Euan Ashley, professor of cardiovascular medicine at Stanford University, carried out some research on seven top fitness trackers to see how accurate they were.

The wrist-worn wearable devices included the Apple Watch, Basis Peak, Fitbit Surge, Microsoft Band, Mio Alpha 2, PulseOn, and Samsung Gear S2. They were pitted against gold standard medical gear.

Ashley said that while he was surprised at how good the gear was at measuring heart rate, the estimates of calorie burn was pretty pants.

“We were unpleasantly surprised at how poor the calorie estimates were for the devices -- they were really all over the map."

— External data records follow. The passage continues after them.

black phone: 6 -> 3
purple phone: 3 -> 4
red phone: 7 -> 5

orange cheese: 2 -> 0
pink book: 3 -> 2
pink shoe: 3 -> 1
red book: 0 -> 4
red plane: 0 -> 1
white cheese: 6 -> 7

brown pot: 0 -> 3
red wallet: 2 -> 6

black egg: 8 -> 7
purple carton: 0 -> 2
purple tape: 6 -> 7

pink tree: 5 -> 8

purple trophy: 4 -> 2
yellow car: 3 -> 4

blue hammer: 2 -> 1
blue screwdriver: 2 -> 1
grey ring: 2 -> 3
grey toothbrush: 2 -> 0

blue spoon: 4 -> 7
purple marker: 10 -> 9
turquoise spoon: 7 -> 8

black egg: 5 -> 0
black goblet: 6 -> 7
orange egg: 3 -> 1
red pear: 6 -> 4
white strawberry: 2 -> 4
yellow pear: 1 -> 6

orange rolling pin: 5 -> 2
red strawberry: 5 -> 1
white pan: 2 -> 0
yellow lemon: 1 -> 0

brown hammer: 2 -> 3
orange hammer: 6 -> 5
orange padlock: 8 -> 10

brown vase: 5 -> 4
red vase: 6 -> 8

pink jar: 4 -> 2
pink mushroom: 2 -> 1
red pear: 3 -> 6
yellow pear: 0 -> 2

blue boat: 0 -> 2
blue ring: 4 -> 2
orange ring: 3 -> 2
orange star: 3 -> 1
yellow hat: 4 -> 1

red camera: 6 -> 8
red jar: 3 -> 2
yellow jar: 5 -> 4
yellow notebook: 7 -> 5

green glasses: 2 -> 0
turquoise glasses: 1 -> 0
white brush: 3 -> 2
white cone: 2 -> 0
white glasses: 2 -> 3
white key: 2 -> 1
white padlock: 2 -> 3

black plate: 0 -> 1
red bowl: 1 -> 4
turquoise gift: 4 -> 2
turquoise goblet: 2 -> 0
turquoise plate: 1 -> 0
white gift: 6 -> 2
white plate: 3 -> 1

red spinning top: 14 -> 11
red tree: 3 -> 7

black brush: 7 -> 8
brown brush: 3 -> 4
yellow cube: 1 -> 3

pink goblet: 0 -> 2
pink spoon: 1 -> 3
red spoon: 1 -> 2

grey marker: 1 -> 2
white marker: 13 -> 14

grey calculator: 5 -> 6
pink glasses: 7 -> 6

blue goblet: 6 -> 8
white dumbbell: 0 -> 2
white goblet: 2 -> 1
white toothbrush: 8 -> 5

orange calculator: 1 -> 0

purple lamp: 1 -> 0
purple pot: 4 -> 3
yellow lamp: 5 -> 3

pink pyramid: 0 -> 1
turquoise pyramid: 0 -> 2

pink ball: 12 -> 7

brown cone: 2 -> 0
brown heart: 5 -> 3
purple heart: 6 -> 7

The team tested seven -- with 31 women and 29 men each wearing multiple devices at a time while using treadmills to walk or run, cycling on exercise bikes or simply sitting.

The results, published in the Journal of Personalised Medicine said that the most errors on energy expenditure were far greater, ranging from the lowest at 27.4 percent for the FitBit Surge to the highest error of 92.6 percent for the PulseOn device.

The errors in energy expenditure, said Ashley, could be down to a range of factors including problems with the devices’ algorithms or poor data input by users. Errors were found to vary due to factors including sex and mode of exercise [isn't sex a mode of exercise? ed]

The team says the findings have ramifications for those relying on their fitness trackers as a measure of their health.

“When you consider that people are using these estimates to make lifestyle decisions like what they are going to eat for lunch then I think that is something that is worth knowing and people should know to take these estimates with more than a pinch of salt,” Ashley said.